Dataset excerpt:
◆ ◆ ◆
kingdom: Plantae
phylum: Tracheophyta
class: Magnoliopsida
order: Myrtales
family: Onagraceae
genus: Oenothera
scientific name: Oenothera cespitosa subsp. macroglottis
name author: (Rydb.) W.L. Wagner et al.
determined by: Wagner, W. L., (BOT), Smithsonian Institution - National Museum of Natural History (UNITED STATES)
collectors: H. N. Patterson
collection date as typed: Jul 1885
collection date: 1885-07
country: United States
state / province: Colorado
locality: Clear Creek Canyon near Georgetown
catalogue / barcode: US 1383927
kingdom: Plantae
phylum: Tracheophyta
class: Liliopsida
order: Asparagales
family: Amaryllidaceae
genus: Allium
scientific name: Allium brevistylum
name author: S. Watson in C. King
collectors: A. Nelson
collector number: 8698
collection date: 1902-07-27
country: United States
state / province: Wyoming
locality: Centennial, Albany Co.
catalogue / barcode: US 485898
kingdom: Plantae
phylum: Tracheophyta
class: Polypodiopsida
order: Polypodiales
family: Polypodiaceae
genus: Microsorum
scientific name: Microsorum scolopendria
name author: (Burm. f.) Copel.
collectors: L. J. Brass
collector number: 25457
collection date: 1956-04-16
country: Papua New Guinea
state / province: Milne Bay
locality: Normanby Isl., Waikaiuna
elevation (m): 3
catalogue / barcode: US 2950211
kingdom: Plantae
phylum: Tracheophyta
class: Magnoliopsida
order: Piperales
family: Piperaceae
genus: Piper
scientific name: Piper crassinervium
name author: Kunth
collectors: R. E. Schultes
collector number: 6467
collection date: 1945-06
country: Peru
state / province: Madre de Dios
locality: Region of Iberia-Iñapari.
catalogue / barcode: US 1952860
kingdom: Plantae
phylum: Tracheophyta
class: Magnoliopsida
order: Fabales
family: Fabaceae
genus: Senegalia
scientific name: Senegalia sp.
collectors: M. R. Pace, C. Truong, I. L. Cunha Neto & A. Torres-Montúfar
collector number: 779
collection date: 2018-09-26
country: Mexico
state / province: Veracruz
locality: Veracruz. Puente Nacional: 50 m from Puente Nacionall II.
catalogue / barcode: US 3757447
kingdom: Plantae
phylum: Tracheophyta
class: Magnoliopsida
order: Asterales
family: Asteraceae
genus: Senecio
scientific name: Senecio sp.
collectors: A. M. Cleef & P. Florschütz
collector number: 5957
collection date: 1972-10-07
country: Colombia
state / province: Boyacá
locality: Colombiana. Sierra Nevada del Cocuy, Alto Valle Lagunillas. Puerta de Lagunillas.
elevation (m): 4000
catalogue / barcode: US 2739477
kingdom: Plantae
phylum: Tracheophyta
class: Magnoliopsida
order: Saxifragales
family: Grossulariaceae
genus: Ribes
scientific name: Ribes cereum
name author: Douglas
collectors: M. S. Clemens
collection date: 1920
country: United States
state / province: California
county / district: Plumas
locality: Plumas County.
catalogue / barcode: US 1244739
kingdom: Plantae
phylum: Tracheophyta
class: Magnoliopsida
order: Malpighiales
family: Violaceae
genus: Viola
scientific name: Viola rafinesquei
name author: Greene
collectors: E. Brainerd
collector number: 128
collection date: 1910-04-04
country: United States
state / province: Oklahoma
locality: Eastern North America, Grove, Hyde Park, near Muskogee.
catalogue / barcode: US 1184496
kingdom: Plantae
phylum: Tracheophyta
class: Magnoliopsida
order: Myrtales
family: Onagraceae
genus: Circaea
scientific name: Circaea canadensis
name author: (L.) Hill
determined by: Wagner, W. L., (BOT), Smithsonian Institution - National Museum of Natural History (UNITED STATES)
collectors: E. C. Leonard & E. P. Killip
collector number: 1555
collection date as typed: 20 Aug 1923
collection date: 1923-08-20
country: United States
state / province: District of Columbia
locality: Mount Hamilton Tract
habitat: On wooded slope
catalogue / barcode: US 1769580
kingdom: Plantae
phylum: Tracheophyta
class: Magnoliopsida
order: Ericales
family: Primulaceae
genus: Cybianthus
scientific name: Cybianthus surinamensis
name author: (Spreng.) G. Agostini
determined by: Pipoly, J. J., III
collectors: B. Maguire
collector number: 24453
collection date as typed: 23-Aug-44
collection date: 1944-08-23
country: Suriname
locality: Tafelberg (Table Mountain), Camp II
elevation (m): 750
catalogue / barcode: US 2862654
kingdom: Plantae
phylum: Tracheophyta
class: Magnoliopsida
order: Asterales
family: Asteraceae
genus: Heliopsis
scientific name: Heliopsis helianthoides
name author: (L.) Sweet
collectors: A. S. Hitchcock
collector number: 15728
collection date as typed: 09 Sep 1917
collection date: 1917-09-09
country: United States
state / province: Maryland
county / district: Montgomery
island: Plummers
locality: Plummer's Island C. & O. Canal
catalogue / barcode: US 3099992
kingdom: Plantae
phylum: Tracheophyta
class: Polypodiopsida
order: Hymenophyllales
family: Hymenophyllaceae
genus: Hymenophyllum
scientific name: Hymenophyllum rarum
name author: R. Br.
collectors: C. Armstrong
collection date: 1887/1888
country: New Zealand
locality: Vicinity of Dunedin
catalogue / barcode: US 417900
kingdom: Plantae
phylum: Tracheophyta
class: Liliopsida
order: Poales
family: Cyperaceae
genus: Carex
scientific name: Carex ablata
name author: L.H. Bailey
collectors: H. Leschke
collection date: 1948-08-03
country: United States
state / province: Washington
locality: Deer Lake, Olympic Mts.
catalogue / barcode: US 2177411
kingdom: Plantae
◆ ◆ ◆
» Requirement: Rewrite the lines of the listing above as a numbered list, leaving out any blank lines. Begin at the line containing "elevation (m): 4000" and stop after the line containing "family: Violaceae".

» Correct result:
1. elevation (m): 4000
2. catalogue / barcode: US 2739477
3. kingdom: Plantae
4. phylum: Tracheophyta
5. class: Magnoliopsida
6. order: Saxifragales
7. family: Grossulariaceae
8. genus: Ribes
9. scientific name: Ribes cereum
10. name author: Douglas
11. collectors: M. S. Clemens
12. collection date: 1920
13. country: United States
14. state / province: California
15. county / district: Plumas
16. locality: Plumas County.
17. catalogue / barcode: US 1244739
18. kingdom: Plantae
19. phylum: Tracheophyta
20. class: Magnoliopsida
21. order: Malpighiales
22. family: Violaceae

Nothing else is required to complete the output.